[Cryptography] So please tell me. Why is my solution wrong?

Natanael natanael.l at gmail.com
Thu Feb 9 15:32:29 EST 2017


Problems:

1a) Many businesses have no canonical / one single true business name.
They just have brands, or sometimes only individual products. They could be
owned by a single random person somewhere, be owned by a holding company or
be managed by some intermediate that the business owner has outsourced most
of the operations to.

1b) Relevant to the one above, many businesses have old legal names from
prior to rebranding, or there may even be multiple business *in the same
country* with identical names, located in different counties / states /
local jurisdictions. Clusters of businesses that collaborate can also have
confusing legal names. Mergers and splits just make things worse.
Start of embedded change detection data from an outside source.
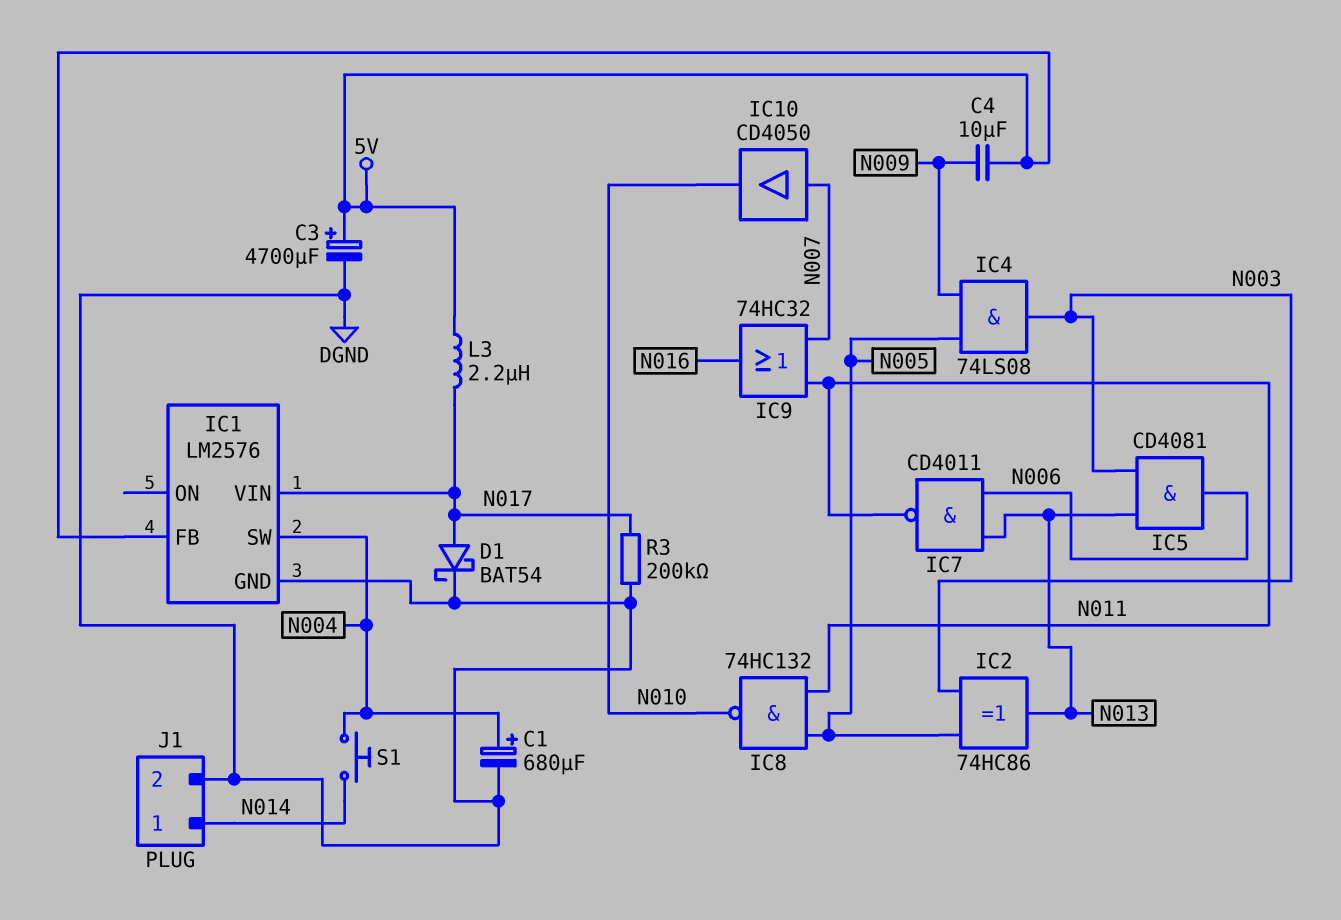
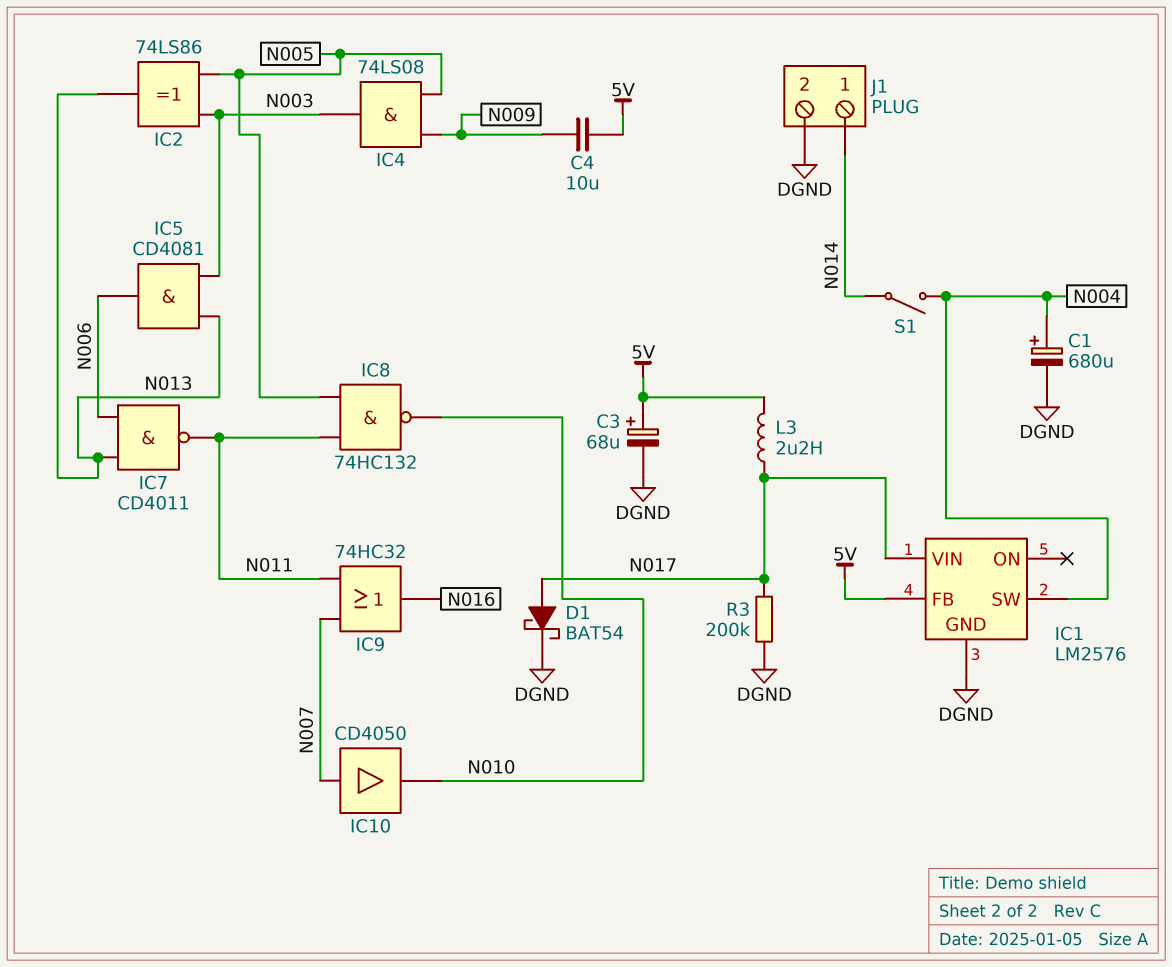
C3: 4700uF (plus 5V, minus DGND) -> 68uF (plus 5V, minus DGND)
IC2: XOR 74HC86 (in N003, in N005, out N013) -> XOR 74LS86 (in N003, in N005, out N013)
S1: button (N004, N014) -> switch (N004, N014)

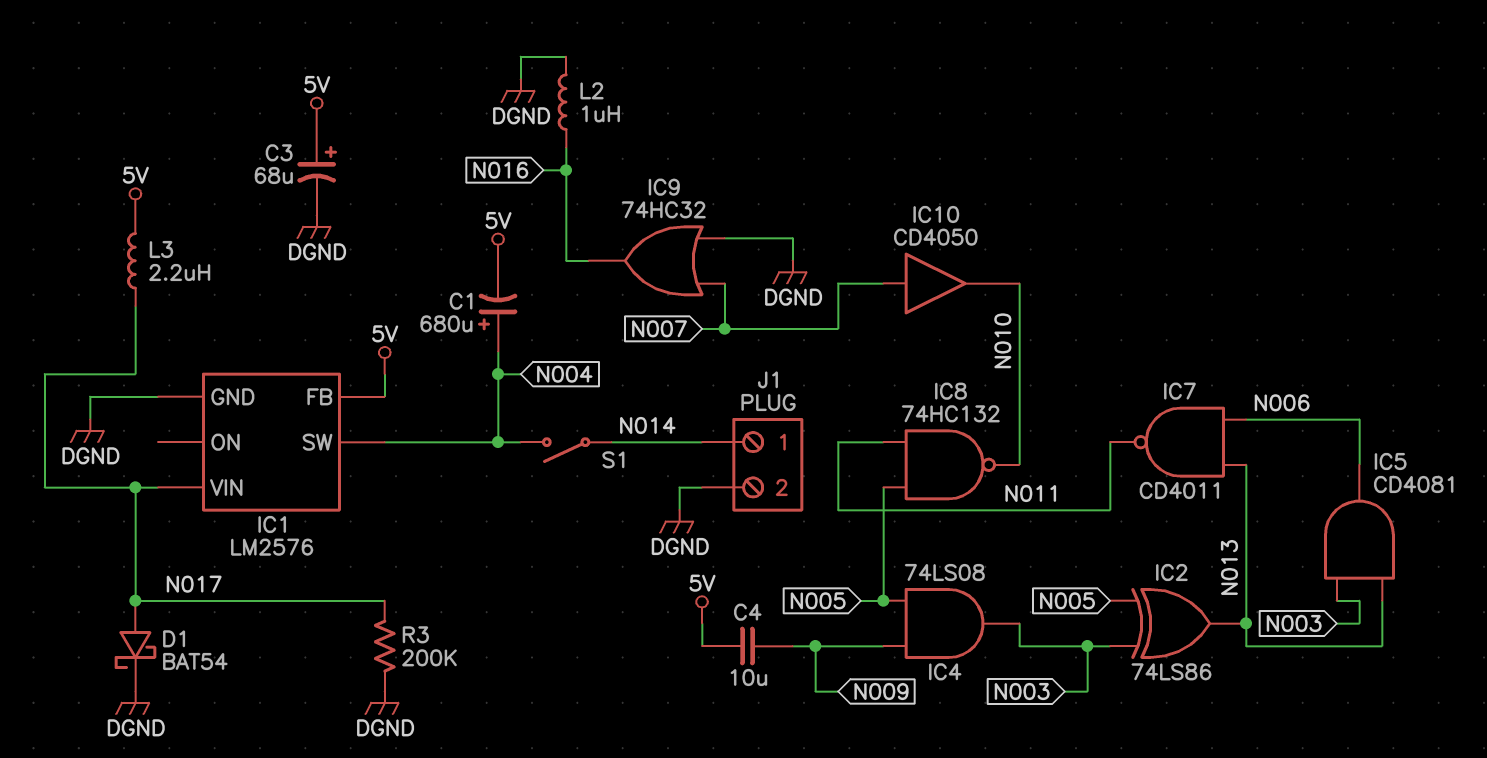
C1: 680uF (plus N004, minus DGND) -> 680uF (plus N004, minus 5V)
IC9: OR 74HC32 (in N007, in N011, out N016) -> OR 74HC32 (in DGND, in N007, out N016)
L2: none -> 1uH (DGND, N016)

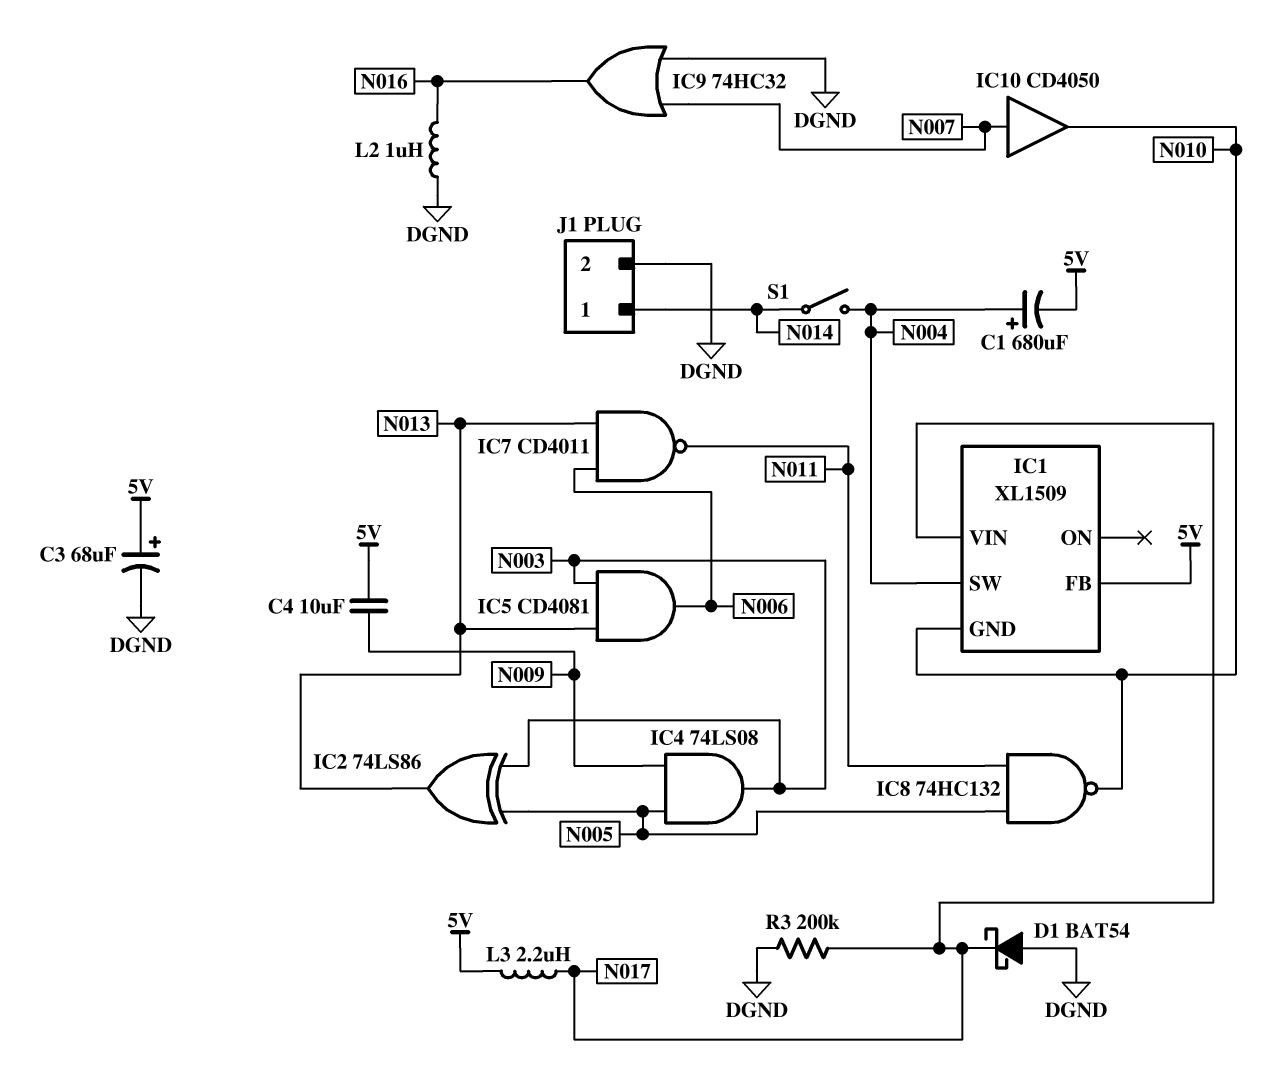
D1: schottky BAT54 (A N017, K DGND) -> schottky BAT54 (A DGND, K N017)
IC1: LM2576 -> XL1509
IC1 pin GND: DGND -> N010

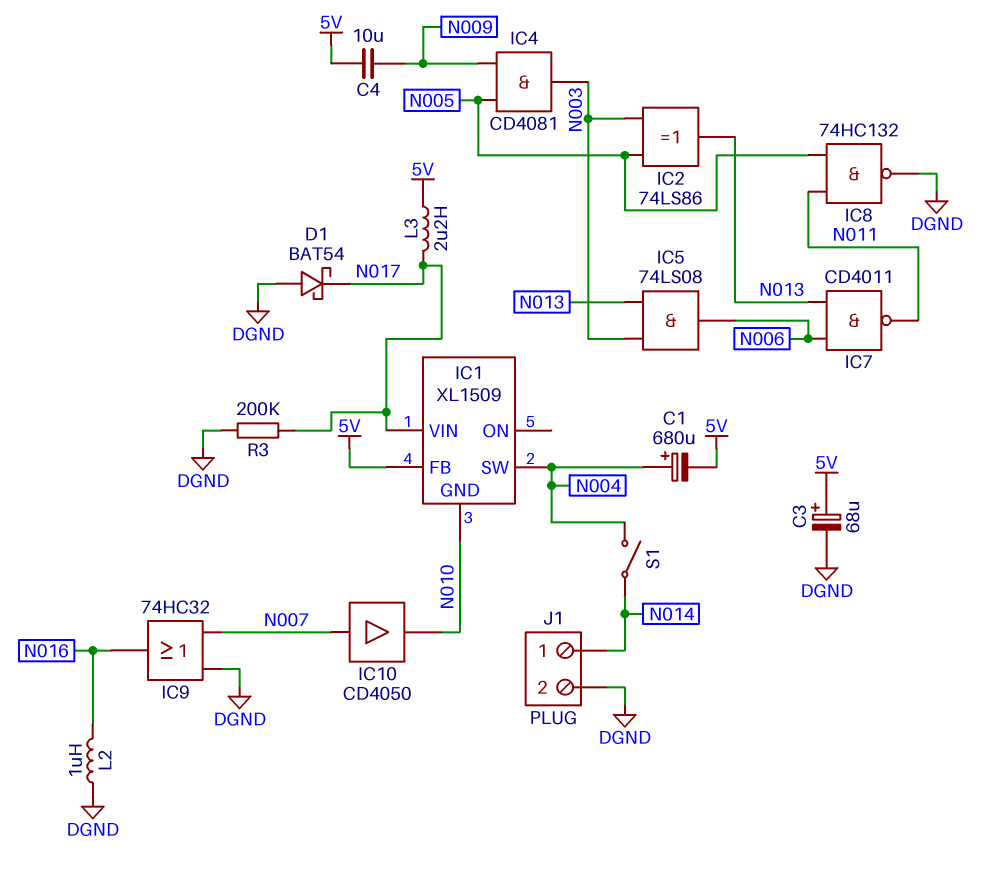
IC4: AND 74LS08 (in N005, in N009, out N003) -> AND CD4081 (in N005, in N009, out N003)
IC5: AND CD4081 (in N003, in N013, out N006) -> AND 74LS08 (in N003, in N013, out N006)
IC8: NAND 74HC132 (in N005, in N011, out N010) -> NAND 74HC132 (in N005, in N011, out DGND)

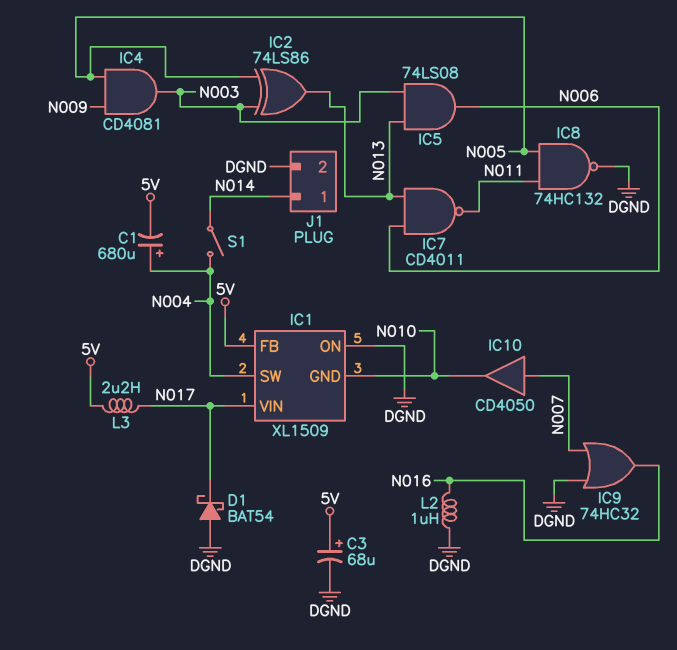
C4: 10uF (5V, N009) -> none
IC1 pin ON: none -> DGND
R3: 200k (DGND, N017) -> none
1c) Phonetically similar names, usage of visually similar characters, etc,
can break it too. You can never stop phishing only by relying on names. And
it is just too easy to get a CA to sign off on a name that can fool users.

1d) Even if it was practical, it means no businesses can share a domain
name (and thus share certificates). Even if they use different subdomains.
So users need to know who their host is. But hosts can change too!

2) You need one image per site. It just doesn't scale. The average person
have ~50 logins, IIRC. You also need to sync them between devices, which is
just more attack surface.

3) In case of failure, the phisher still gets the password.

If you're going to modify how TLS is used, just to with the U2F style
phishing resistant solutions where the password never is sent to the
server. Or SRP protocols. Because this solution doesn't require CA:s to do
even more than before, is more robust, and is actually useful.

And instead of images, just use a color scheme the phisher can't guess. You
only need one per user for a browser. Can be shared across all devices of
that user.
If you don't need to tell sites apart because your authentication proof
isn't reusable, then you only need one (1) secret shared with your browser
(assuming an attacker that only wants your credentials - impersonation
leading to the user divulging secrets remains a risk).

And as I also said before, a trusted keyboard shortcut to open the password
prompt is probably also one of the most effective protections possible
(relying on muscle memory as a phishing defense!).

Also note that technically EV certificates does what you ask for. Kind of.
Because of reasons 1a-d above, it still isn't what you want.